(Photo courtesy of Jordan Stead/Amazon)
As Amazon continues its wide-ranging selection process for a new, 50,000-employee headquarters, consultant John Boyd has had a busy week.
The head of The Boyd Company, a Princeton N.J.-based firm that helps companies like AT&T, Boeing and PNC Bank pick the most ideal sites for their offices, has given statements to the Washington Post, the Chicago Tribune, the Baltimore Sun — and the list goes on.
Take a wild guess what the outlets have been asking him about. That’s right: Boyd has been riffing over an array of metros as possible sites of Amazon’s HQ2 project: South Florida, Atlanta, North Carolina’s Triangle Park. Boyd stresses he’s mentioned Pittsburgh and Philly as prime contenders to the media thought it hasn’t been included.

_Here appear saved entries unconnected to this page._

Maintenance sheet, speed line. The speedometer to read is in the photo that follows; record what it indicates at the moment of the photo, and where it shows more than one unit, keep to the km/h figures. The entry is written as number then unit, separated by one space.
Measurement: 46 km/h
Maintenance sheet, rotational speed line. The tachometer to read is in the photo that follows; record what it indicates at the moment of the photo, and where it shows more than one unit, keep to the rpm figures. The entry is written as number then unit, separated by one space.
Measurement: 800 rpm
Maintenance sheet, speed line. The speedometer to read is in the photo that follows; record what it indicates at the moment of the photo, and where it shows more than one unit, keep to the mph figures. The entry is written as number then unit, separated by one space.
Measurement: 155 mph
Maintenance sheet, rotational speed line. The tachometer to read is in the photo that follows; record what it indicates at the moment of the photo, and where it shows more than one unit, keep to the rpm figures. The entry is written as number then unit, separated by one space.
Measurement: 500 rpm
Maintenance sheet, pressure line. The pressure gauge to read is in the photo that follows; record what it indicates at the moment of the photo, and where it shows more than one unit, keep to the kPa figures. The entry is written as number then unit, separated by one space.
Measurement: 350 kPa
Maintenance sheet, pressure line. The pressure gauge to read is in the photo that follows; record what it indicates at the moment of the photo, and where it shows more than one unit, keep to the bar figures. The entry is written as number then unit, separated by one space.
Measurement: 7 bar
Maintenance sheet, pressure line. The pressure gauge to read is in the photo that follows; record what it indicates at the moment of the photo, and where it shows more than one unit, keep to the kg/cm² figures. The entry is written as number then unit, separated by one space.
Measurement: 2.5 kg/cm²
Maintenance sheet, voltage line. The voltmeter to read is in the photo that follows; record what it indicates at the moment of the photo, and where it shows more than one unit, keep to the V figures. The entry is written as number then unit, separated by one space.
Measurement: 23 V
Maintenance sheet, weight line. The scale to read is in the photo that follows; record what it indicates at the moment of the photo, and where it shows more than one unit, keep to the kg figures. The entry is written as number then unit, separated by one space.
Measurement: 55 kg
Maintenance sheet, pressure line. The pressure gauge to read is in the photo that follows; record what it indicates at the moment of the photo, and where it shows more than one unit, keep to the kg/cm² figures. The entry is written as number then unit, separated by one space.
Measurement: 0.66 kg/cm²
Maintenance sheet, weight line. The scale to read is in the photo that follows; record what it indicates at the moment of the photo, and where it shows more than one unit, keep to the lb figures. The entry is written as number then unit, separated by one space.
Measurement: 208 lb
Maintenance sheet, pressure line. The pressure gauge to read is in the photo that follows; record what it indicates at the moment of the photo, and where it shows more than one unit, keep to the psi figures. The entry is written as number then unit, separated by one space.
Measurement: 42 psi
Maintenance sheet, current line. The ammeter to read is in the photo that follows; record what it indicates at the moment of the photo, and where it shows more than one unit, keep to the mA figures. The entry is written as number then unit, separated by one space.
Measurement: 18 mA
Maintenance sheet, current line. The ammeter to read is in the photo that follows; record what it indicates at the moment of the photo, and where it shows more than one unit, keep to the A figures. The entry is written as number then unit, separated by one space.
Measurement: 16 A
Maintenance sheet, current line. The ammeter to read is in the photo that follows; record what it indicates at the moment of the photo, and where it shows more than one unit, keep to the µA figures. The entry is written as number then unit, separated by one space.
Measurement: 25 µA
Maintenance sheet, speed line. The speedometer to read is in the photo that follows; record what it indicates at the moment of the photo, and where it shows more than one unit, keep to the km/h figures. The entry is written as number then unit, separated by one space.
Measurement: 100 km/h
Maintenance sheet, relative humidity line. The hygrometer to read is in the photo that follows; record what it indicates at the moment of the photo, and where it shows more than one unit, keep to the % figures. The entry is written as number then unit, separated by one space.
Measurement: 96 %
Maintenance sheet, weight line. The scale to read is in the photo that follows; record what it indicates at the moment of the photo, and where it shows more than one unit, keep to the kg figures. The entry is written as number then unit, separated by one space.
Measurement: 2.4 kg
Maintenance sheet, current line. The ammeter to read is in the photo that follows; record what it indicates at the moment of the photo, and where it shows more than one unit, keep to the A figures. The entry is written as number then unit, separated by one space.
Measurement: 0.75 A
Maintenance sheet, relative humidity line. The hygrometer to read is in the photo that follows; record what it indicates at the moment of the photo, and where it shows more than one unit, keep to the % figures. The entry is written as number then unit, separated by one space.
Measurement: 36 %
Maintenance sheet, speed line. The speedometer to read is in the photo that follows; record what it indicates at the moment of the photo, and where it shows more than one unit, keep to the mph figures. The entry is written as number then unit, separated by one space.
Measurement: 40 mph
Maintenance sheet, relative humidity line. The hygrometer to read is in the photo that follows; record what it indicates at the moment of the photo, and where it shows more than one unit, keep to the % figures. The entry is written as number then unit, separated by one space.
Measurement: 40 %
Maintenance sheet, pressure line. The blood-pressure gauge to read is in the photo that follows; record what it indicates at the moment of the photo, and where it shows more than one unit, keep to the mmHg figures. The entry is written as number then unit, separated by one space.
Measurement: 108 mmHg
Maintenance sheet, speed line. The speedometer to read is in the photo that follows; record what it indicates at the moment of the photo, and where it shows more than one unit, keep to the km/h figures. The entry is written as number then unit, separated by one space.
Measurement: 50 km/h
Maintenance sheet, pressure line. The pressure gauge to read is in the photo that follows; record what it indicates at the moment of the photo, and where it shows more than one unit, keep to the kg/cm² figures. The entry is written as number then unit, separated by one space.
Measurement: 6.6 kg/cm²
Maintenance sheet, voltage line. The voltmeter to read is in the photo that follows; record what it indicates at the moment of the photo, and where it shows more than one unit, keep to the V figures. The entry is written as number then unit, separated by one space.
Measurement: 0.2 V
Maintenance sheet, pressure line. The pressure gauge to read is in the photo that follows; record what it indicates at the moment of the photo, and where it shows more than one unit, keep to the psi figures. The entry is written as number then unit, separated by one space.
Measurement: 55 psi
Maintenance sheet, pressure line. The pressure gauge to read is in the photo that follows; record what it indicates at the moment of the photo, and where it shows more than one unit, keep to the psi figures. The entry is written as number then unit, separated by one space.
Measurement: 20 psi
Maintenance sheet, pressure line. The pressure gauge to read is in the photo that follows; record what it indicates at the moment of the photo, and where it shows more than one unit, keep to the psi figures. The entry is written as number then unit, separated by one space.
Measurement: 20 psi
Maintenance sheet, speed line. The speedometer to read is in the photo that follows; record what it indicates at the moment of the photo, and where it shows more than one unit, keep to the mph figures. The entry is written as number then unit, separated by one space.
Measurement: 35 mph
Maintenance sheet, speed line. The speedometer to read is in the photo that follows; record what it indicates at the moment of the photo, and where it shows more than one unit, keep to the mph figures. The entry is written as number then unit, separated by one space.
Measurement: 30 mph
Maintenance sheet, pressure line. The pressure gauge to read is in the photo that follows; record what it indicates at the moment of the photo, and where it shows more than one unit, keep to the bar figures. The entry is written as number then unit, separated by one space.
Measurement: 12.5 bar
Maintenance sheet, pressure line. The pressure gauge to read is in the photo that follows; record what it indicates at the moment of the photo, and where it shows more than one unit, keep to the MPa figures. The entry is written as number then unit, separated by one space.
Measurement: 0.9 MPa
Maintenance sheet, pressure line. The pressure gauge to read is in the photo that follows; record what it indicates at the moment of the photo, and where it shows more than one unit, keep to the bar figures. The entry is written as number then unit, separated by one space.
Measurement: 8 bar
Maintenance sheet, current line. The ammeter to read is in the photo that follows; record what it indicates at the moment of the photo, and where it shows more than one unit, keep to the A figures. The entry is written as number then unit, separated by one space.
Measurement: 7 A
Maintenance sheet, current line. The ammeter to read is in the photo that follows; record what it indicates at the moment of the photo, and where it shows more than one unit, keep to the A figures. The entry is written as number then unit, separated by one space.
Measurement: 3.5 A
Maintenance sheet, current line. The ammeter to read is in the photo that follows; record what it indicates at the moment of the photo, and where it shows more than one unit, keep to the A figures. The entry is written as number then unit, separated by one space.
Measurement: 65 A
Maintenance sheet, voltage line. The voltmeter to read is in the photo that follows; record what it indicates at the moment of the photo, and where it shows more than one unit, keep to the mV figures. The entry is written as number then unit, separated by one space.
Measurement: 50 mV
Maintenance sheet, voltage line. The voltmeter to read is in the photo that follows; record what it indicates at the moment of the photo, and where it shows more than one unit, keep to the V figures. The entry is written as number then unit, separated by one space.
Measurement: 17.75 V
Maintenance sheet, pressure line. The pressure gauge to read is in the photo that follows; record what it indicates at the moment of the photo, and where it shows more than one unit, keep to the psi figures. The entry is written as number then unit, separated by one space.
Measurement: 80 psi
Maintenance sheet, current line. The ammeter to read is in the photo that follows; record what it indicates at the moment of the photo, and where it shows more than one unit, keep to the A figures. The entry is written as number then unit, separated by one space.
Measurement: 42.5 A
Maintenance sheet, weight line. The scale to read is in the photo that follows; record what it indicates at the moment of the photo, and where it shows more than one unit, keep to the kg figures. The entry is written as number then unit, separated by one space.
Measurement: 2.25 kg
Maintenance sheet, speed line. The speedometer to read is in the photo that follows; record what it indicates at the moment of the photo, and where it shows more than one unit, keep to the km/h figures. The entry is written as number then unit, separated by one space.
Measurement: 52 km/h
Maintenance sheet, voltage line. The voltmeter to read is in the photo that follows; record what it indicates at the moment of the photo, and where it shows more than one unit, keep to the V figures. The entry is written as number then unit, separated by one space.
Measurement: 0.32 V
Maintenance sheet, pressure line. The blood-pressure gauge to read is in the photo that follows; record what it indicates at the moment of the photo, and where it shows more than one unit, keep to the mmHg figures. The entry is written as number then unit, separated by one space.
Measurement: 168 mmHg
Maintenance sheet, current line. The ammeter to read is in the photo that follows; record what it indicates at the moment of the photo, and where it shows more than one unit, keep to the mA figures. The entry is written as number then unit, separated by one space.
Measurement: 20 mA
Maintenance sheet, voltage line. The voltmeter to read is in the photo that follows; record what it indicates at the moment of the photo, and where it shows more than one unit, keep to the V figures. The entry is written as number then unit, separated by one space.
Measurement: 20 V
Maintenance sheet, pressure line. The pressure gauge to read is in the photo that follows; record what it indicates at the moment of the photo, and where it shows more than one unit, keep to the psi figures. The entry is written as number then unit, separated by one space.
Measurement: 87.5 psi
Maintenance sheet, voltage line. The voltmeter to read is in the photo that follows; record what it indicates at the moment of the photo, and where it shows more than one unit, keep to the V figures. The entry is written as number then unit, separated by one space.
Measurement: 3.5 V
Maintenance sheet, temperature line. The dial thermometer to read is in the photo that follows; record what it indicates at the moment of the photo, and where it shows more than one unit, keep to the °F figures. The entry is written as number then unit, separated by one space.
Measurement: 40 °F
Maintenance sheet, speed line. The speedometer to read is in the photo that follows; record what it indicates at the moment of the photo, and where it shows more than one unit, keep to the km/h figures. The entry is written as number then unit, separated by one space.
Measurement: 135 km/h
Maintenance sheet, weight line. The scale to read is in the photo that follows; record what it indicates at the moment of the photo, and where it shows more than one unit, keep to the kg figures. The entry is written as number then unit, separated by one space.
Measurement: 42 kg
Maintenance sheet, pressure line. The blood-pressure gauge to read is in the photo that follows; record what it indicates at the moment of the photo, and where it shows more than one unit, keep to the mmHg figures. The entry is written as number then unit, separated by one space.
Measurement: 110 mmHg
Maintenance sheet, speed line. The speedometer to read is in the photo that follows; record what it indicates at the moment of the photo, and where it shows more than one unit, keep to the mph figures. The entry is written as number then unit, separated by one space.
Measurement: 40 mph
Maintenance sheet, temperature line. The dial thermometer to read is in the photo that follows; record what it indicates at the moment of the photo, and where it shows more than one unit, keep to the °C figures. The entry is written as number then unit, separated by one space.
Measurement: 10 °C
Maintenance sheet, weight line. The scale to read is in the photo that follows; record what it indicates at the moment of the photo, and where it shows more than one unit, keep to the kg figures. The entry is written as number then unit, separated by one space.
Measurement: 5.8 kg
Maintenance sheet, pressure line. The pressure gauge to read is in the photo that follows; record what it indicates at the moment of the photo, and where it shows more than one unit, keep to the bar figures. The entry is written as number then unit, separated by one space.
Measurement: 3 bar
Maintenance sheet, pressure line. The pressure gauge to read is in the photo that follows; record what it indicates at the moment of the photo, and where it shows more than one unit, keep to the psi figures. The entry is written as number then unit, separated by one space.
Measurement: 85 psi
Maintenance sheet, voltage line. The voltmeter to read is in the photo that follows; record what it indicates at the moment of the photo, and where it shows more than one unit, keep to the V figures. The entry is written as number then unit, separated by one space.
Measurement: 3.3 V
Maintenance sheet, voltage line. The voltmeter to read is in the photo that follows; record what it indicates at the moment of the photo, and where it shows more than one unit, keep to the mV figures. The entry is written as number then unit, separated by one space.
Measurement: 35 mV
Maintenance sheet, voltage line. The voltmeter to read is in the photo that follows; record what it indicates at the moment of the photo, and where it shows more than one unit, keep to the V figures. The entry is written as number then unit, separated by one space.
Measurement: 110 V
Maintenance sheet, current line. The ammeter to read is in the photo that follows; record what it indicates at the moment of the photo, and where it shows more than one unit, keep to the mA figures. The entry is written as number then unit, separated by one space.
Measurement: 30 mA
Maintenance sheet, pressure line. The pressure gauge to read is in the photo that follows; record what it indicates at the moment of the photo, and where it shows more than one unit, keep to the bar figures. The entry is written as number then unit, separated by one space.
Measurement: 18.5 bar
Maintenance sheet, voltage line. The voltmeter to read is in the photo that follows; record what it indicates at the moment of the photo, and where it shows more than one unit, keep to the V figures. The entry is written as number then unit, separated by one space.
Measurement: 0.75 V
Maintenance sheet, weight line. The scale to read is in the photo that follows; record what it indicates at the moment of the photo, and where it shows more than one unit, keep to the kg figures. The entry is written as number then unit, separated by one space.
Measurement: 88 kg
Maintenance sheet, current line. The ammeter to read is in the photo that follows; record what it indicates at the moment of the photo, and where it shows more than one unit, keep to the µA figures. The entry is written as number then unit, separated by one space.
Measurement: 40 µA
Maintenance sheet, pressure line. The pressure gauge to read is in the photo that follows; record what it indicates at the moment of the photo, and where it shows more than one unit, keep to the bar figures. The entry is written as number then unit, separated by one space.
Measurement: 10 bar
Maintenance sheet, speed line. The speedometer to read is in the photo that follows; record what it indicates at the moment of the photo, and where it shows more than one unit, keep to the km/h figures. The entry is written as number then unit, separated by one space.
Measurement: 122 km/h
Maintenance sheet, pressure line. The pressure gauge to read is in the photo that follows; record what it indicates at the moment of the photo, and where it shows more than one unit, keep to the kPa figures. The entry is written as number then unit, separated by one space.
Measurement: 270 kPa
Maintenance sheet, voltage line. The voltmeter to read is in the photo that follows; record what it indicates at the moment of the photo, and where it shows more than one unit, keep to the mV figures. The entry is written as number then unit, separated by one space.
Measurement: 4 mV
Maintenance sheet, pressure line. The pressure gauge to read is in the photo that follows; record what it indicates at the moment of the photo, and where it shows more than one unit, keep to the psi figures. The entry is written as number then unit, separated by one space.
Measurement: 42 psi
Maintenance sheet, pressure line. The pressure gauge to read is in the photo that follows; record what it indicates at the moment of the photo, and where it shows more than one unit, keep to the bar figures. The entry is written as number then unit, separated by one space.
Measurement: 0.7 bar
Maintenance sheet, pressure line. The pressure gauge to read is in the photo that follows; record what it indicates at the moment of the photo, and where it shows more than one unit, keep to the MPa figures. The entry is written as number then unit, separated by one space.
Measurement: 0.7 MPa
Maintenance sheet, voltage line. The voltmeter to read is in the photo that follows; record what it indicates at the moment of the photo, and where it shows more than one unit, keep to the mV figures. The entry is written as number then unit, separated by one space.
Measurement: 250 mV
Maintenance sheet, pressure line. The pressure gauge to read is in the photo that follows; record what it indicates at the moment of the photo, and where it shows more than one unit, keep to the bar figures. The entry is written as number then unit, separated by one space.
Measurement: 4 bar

“This is ‘the’ project,” Boyd told Technical.ly of HQ2, which another expert suggests might fit on the north end of Philly’s Callowhill area. “It’s a once-in-a-generation opportunity.”
The idea of a second North America HQ that would be equal to the original is unusual, Boyd said, but that speaks to the vast growth Amazon has experienced in a relatively short time span.
In Philly, the possibility of a massive Amazon corporate campus in the City of Brotherly Love so far harvested mostly positive reaction, starting with local government which is unsurprisingly pro. Daily News columnist Will Bunch came out hard against the possibility in an op-ed, whereas the outlet’s editorial board made a call for Philly pols to remain “clear-eyed” in a hypothetical negotiation with Jeff Bezos’ corporate giant.
— Zack Seward (@zackseward) September 8, 2017
Through a more objective lense, Boyd starts to go through the shopping list.
“[Philly] fits a lot of the criteria in terms of what Amazon needs: strong university presence, strong skill set in the workforce, a public transit system and proximity to New York and Washington,” the consultant said. “Philly also has enough land and a myriad of attractive options for Amazon, like 46th and Market and the Navy Yard. Also, the North Station District, which has a low cost profile and a lot of warehouses available.”
What’s the counterpoint? Consider the wage tax, Boyd said, and the cost of doing business and a regulatory environment that is less favorable than towns like Atlanta.
“A common denominators [behind successful pitches] is cities that have a mayor and governor that are proactive,” said Boyd. “In recent days we saw Senator [Bob] Casey on how Pennsylvania would be a smart choice for Amazon. Mayor [Jim] Kenney was also been working to put together the case for Philly. That’s what you want to see.”